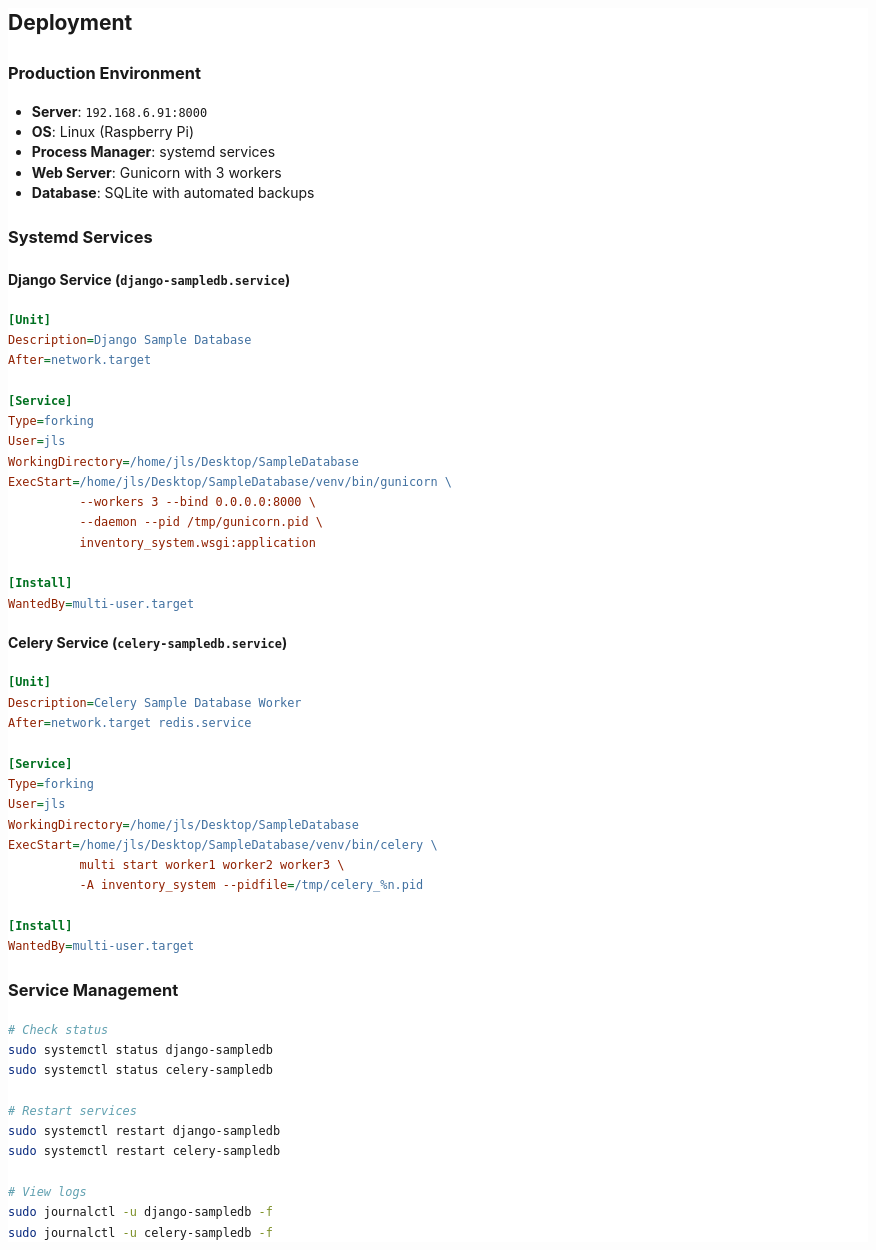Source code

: ## Deployment

### Production Environment
- **Server**: `192.168.6.91:8000`
- **OS**: Linux (Raspberry Pi)
- **Process Manager**: systemd services
- **Web Server**: Gunicorn with 3 workers
- **Database**: SQLite with automated backups

### Systemd Services

#### Django Service (`django-sampledb.service`)
```ini
[Unit]
Description=Django Sample Database
After=network.target

[Service]
Type=forking
User=jls
WorkingDirectory=/home/jls/Desktop/SampleDatabase
ExecStart=/home/jls/Desktop/SampleDatabase/venv/bin/gunicorn \
          --workers 3 --bind 0.0.0.0:8000 \
          --daemon --pid /tmp/gunicorn.pid \
          inventory_system.wsgi:application

[Install]
WantedBy=multi-user.target
```

#### Celery Service (`celery-sampledb.service`)
```ini
[Unit]
Description=Celery Sample Database Worker
After=network.target redis.service

[Service]
Type=forking
User=jls
WorkingDirectory=/home/jls/Desktop/SampleDatabase
ExecStart=/home/jls/Desktop/SampleDatabase/venv/bin/celery \
          multi start worker1 worker2 worker3 \
          -A inventory_system --pidfile=/tmp/celery_%n.pid

[Install]
WantedBy=multi-user.target
```

### Service Management
```bash
# Check status
sudo systemctl status django-sampledb
sudo systemctl status celery-sampledb

# Restart services
sudo systemctl restart django-sampledb
sudo systemctl restart celery-sampledb

# View logs
sudo journalctl -u django-sampledb -f
sudo journalctl -u celery-sampledb -f
```

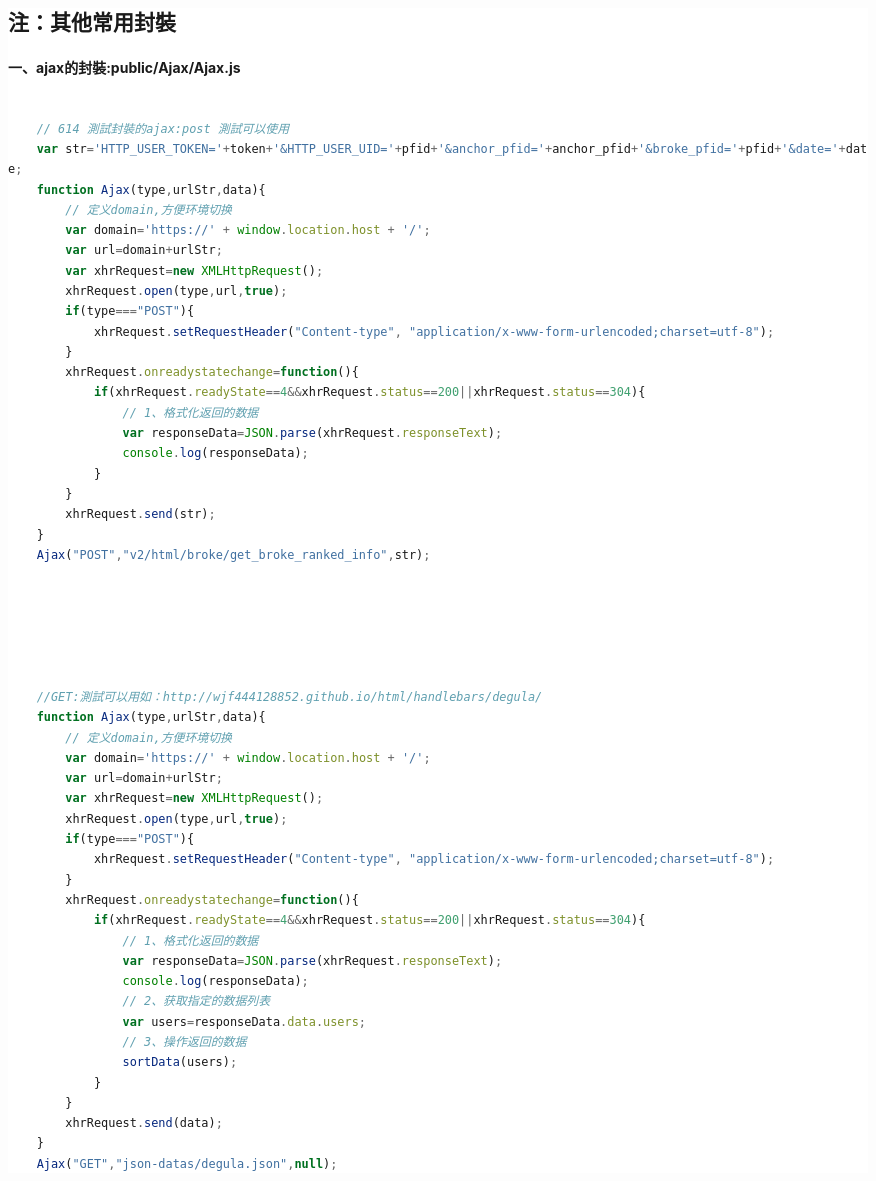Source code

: 


## 注：其他常用封裝
#### 一、ajax的封裝:public/Ajax/Ajax.js

```javascript

	// 614 測試封裝的ajax:post 測試可以使用
	var str='HTTP_USER_TOKEN='+token+'&HTTP_USER_UID='+pfid+'&anchor_pfid='+anchor_pfid+'&broke_pfid='+pfid+'&date='+date;
	function Ajax(type,urlStr,data){
		// 定义domain,方便环境切换
		var domain='https://' + window.location.host + '/';
		var url=domain+urlStr;
		var xhrRequest=new XMLHttpRequest();
		xhrRequest.open(type,url,true);
		if(type==="POST"){
			xhrRequest.setRequestHeader("Content-type", "application/x-www-form-urlencoded;charset=utf-8"); 
		}
		xhrRequest.onreadystatechange=function(){
			if(xhrRequest.readyState==4&&xhrRequest.status==200||xhrRequest.status==304){
				// 1、格式化返回的数据
				var responseData=JSON.parse(xhrRequest.responseText);
				console.log(responseData);
			}
		}
		xhrRequest.send(str);
	}
	Ajax("POST","v2/html/broke/get_broke_ranked_info",str);


	


	
	//GET:測試可以用如：http://wjf444128852.github.io/html/handlebars/degula/
	function Ajax(type,urlStr,data){
		// 定义domain,方便环境切换
		var domain='https://' + window.location.host + '/';
		var url=domain+urlStr;
		var xhrRequest=new XMLHttpRequest();
		xhrRequest.open(type,url,true);
		if(type==="POST"){
			xhrRequest.setRequestHeader("Content-type", "application/x-www-form-urlencoded;charset=utf-8"); 
		}
		xhrRequest.onreadystatechange=function(){
			if(xhrRequest.readyState==4&&xhrRequest.status==200||xhrRequest.status==304){
				// 1、格式化返回的数据
				var responseData=JSON.parse(xhrRequest.responseText);
				console.log(responseData);
				// 2、获取指定的数据列表
				var users=responseData.data.users;
				// 3、操作返回的数据
				sortData(users);
			}
		}
		xhrRequest.send(data);
	}
	Ajax("GET","json-datas/degula.json",null);


```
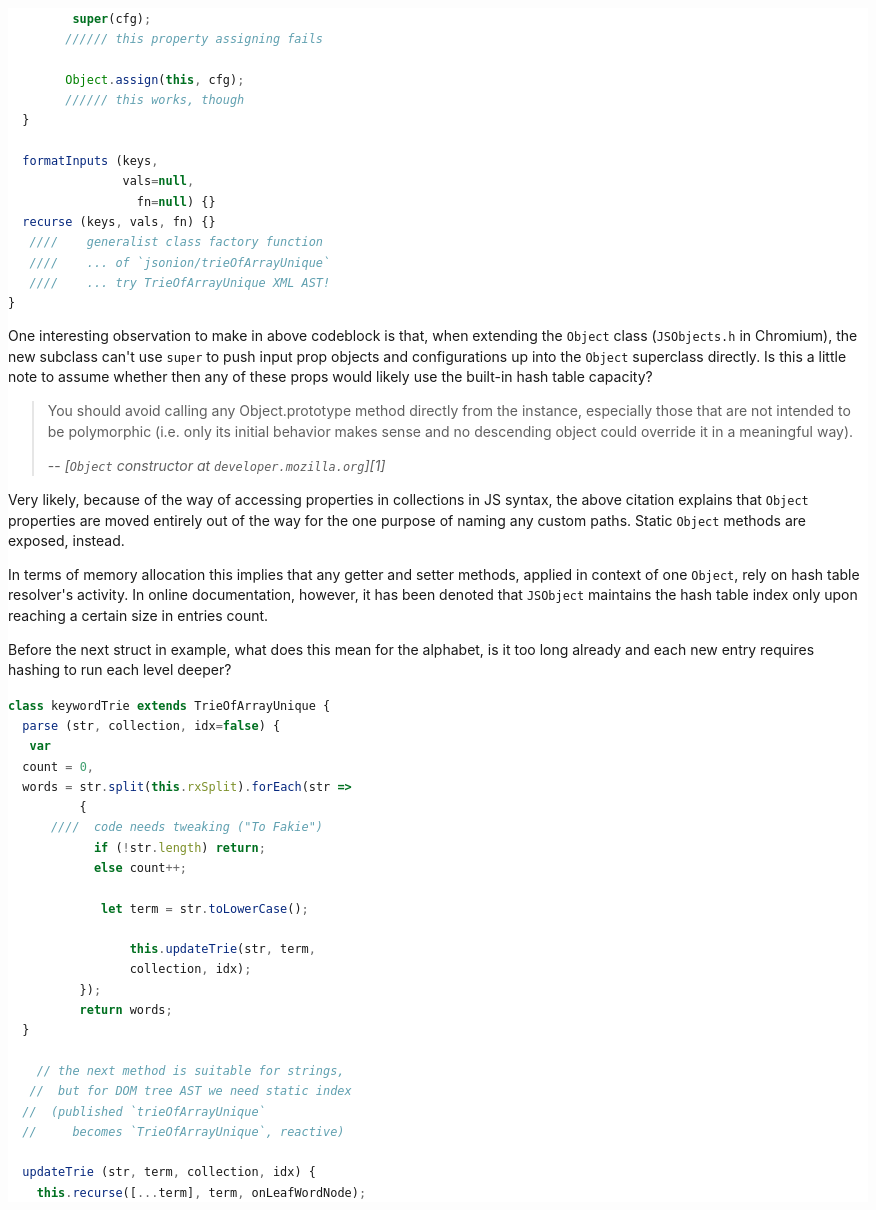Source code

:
 ```javascript jsonion/trieOfArrayUnique
         super(cfg);
        ////// this property assigning fails

        Object.assign(this, cfg);
        ////// this works, though
  }

  formatInputs (keys,
                vals=null,
                  fn=null) {}
  recurse (keys, vals, fn) {}
   ////    generalist class factory function
   ////    ... of `jsonion/trieOfArrayUnique`
   ////    ... try TrieOfArrayUnique XML AST!
}
```

One interesting observation to make in above codeblock is that, when extending the `Object` class (`JSObjects.h` in Chromium), the new subclass can't use `super` to push input prop objects and configurations up into the `Object` superclass directly. Is this a little note to assume whether then any of these props would likely use the built-in hash table capacity?

> You should avoid calling any Object.prototype method directly from the instance, especially those that are not intended to be polymorphic (i.e. only its initial behavior makes sense and no descending object could override it in a meaningful way).
>
> -- <cite>[`Object` constructor at `developer.mozilla.org`][1]</cite>

Very likely, because of the way of accessing properties in collections in JS syntax, the above citation explains that `Object` properties are moved entirely out of the way for the one purpose of naming any custom paths. Static `Object` methods are exposed, instead.

In terms of memory allocation this implies that any getter and setter methods, applied in context of one `Object`, rely on hash table resolver's activity. In online documentation, however, it has been denoted that `JSObject` maintains the hash table index only upon reaching a certain size in entries count.

Before the next struct in example, what does this mean for the alphabet, is it too long already and each new entry requires hashing to run each level deeper?

```javascript
class keywordTrie extends TrieOfArrayUnique {
  parse (str, collection, idx=false) {
   var
  count = 0,
  words = str.split(this.rxSplit).forEach(str =>
          {
      ////  code needs tweaking ("To Fakie")
            if (!str.length) return;
            else count++;

             let term = str.toLowerCase();
                 
                 this.updateTrie(str, term,
                 collection, idx);
          });
          return words;
  }

    // the next method is suitable for strings,
   //  but for DOM tree AST we need static index
  //  (published `trieOfArrayUnique`
  //     becomes `TrieOfArrayUnique`, reactive)

  updateTrie (str, term, collection, idx) {
    this.recurse([...term], term, onLeafWordNode);
```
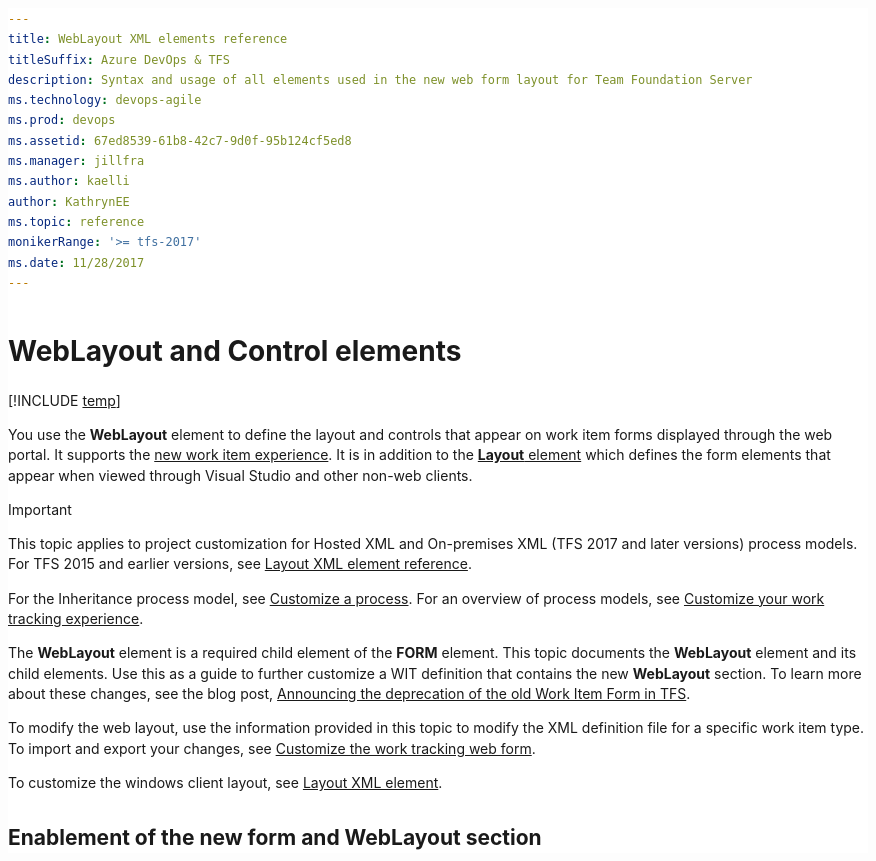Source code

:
 ```yaml
---
title: WebLayout XML elements reference 
titleSuffix: Azure DevOps & TFS
description: Syntax and usage of all elements used in the new web form layout for Team Foundation Server
ms.technology: devops-agile
ms.prod: devops
ms.assetid: 67ed8539-61b8-42c7-9d0f-95b124cf5ed8
ms.manager: jillfra
ms.author: kaelli
author: KathrynEE
ms.topic: reference
monikerRange: '>= tfs-2017'
ms.date: 11/28/2017
---
```


# WebLayout and Control elements  

[!INCLUDE [temp](../../_shared/version-header-hosted-plus-tfs.md)]

You use the **WebLayout** element to define the layout and controls that appear on work item forms displayed through the web portal. It supports the [new work item experience](../process/new-work-item-experience.md). It is in addition to the [**Layout** element](all-form-xml-elements-reference.md) which defines the form elements that appear when viewed through Visual Studio and other non-web clients.

> [!IMPORTANT]  
> This topic applies to project customization for Hosted XML and On-premises XML (TFS 2017 and later versions) process models. For TFS 2015 and earlier versions, see [Layout XML element reference](layout-xml-element-reference.md). 
>
> For the Inheritance process model, see [Customize a process](../../organizations/settings/work/customize-process.md). For an overview of process models, see [Customize your work tracking experience](../customize-work.md).  

The **WebLayout** element is a required child element of the **FORM** element. This topic documents the **WebLayout** element and its child elements. Use this as a guide to further customize a WIT definition that contains the new **WebLayout** section. To learn more about these changes, see the blog post, [Announcing the deprecation of the old Work Item Form in TFS](https://blogs.msdn.microsoft.com/devops/2017/05/22/announcing-the-deprecation-of-the-old-work-item-form-in-tfs/).

<a id="customize"></a>
To modify the web layout, use the information provided in this topic to modify the XML definition file for a specific work item type. To import and export your changes, see [Customize the work tracking web form](../customize-wit-form.md).     

To customize the windows client layout, see [Layout XML element](layout-xml-element-reference.md).  

## Enablement of the new form and WebLayout section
---+---
Write out each line above that contains the word "status".

# Check status
sudo systemctl status django-sampledb
sudo systemctl status celery-sampledb
			if(xhrRequest.readyState==4&&xhrRequest.status==200||xhrRequest.status==304){
			if(xhrRequest.readyState==4&&xhrRequest.status==200||xhrRequest.status==304){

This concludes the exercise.